Source data
*****

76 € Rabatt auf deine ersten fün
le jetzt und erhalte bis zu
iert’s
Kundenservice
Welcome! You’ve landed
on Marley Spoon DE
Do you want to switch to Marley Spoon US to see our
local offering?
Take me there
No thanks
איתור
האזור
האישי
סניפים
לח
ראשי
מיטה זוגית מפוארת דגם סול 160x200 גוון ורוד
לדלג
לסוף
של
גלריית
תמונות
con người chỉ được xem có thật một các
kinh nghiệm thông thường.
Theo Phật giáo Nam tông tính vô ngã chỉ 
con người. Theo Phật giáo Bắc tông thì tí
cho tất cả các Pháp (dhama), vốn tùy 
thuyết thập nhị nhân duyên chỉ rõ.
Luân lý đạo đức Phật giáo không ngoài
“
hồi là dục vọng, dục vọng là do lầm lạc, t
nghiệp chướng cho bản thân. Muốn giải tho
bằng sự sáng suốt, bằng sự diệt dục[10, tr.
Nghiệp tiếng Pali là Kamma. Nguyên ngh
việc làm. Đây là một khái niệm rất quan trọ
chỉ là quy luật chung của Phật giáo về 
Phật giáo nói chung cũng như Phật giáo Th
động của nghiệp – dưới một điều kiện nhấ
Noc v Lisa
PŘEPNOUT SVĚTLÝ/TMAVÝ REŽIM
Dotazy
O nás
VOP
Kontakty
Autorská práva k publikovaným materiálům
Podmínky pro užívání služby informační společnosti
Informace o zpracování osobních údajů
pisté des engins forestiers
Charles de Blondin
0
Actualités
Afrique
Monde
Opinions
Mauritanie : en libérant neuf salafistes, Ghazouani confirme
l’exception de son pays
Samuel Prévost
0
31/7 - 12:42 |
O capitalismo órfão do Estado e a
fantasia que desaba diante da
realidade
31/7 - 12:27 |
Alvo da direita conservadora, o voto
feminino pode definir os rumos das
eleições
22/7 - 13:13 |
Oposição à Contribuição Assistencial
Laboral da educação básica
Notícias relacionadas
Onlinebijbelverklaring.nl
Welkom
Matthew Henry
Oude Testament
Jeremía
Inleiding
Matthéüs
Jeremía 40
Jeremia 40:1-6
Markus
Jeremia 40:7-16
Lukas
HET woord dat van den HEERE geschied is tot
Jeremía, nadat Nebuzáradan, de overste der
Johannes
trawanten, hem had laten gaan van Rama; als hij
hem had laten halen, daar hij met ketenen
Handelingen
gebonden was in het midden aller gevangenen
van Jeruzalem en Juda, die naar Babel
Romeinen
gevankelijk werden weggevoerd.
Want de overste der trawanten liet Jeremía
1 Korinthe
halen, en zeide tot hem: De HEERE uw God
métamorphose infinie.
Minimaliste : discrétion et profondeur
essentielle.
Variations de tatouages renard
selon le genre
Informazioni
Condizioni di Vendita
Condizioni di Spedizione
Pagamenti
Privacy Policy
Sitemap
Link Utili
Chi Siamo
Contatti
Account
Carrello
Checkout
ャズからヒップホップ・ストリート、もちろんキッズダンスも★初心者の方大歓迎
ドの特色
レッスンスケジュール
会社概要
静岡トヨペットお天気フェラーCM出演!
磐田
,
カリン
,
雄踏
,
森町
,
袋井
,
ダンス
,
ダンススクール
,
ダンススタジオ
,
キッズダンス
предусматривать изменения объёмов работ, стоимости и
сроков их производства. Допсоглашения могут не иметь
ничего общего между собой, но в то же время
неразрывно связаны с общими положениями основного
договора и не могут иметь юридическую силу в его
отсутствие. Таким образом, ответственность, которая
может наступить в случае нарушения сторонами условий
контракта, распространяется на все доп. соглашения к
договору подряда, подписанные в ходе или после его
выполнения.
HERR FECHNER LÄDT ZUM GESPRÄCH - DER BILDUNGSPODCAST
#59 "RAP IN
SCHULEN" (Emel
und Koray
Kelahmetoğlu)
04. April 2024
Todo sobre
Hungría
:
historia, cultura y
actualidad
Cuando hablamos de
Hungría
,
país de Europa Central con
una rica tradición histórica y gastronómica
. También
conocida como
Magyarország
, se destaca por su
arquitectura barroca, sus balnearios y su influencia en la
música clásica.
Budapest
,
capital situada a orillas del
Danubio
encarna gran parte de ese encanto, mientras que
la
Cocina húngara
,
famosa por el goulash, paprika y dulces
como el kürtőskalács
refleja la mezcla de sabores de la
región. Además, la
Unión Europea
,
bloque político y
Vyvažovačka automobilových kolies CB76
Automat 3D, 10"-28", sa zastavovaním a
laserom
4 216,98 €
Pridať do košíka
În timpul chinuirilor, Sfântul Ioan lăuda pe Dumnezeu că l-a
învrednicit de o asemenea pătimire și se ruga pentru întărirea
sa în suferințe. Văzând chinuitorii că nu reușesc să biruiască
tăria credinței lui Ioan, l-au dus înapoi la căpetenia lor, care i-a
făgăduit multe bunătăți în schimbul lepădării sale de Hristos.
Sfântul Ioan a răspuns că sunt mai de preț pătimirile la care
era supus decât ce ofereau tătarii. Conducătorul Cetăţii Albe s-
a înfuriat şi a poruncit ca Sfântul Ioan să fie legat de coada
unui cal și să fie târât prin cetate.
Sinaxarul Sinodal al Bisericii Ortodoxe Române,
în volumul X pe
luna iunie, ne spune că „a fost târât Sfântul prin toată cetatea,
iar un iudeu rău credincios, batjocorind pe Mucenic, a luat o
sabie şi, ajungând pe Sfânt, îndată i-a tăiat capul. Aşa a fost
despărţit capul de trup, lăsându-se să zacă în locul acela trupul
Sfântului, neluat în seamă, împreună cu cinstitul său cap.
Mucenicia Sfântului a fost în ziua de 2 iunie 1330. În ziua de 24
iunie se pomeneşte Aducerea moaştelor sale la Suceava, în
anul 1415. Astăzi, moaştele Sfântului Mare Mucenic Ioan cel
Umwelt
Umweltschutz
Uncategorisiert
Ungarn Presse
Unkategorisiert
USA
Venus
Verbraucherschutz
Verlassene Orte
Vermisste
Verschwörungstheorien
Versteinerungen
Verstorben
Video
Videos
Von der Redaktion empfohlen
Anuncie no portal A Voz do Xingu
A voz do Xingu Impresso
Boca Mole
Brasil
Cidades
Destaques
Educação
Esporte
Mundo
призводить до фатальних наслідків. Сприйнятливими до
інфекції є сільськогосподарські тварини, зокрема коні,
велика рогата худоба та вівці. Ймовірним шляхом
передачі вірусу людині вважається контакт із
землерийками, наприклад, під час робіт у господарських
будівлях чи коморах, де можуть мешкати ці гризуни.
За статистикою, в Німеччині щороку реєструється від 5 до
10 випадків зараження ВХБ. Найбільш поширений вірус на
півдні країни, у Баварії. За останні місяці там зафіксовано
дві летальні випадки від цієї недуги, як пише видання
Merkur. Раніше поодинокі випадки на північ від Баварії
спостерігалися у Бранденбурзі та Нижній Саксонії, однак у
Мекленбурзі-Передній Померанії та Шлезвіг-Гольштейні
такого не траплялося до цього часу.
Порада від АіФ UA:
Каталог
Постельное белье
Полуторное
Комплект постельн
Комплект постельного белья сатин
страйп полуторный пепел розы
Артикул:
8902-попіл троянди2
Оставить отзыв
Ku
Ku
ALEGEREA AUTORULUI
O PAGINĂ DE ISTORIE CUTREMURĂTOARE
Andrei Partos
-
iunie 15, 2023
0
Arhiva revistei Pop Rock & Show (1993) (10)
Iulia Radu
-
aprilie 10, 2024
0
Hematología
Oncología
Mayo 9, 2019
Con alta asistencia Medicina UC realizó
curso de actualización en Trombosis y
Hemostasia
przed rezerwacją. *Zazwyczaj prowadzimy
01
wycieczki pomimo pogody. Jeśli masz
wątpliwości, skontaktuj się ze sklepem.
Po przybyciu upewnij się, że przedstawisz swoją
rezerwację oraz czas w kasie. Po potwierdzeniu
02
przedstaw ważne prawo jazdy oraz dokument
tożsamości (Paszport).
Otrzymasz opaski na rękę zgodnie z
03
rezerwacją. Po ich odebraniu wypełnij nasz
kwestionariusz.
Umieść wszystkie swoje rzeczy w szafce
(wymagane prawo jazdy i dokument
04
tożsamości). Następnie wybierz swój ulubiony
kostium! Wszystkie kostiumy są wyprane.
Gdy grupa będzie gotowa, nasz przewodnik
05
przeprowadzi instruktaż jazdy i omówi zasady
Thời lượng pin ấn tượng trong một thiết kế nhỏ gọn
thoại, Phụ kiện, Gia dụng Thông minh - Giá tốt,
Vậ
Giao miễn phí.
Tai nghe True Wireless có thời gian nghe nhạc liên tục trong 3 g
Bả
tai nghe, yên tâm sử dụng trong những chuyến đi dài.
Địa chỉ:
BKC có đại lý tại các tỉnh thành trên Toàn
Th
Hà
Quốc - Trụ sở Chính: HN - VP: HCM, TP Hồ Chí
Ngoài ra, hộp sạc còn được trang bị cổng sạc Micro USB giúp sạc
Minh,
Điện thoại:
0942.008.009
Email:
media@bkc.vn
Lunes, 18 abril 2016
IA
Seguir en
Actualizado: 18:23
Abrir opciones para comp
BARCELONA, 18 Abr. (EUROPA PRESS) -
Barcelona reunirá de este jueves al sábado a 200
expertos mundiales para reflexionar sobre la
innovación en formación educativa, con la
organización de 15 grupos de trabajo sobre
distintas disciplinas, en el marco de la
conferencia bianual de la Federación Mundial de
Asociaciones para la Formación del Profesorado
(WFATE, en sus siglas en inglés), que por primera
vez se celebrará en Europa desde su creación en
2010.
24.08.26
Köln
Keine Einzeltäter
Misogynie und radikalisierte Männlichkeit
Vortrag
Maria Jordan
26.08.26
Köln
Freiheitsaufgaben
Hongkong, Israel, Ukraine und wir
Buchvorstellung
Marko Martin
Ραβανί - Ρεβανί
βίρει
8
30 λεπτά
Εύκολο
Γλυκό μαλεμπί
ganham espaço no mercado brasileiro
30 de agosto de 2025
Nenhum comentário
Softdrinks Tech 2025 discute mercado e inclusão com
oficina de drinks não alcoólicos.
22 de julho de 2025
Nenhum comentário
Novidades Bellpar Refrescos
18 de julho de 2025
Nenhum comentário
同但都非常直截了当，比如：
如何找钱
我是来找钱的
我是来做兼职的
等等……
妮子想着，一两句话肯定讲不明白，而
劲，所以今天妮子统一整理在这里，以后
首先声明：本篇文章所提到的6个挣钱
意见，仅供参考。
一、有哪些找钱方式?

*****

Where a line above contains the word "dụng", show that line.

**Result for this exercise:**
thoại, Phụ kiện, Gia dụng Thông minh - Giá tốt,
tai nghe, yên tâm sử dụng trong những chuyến đi dài.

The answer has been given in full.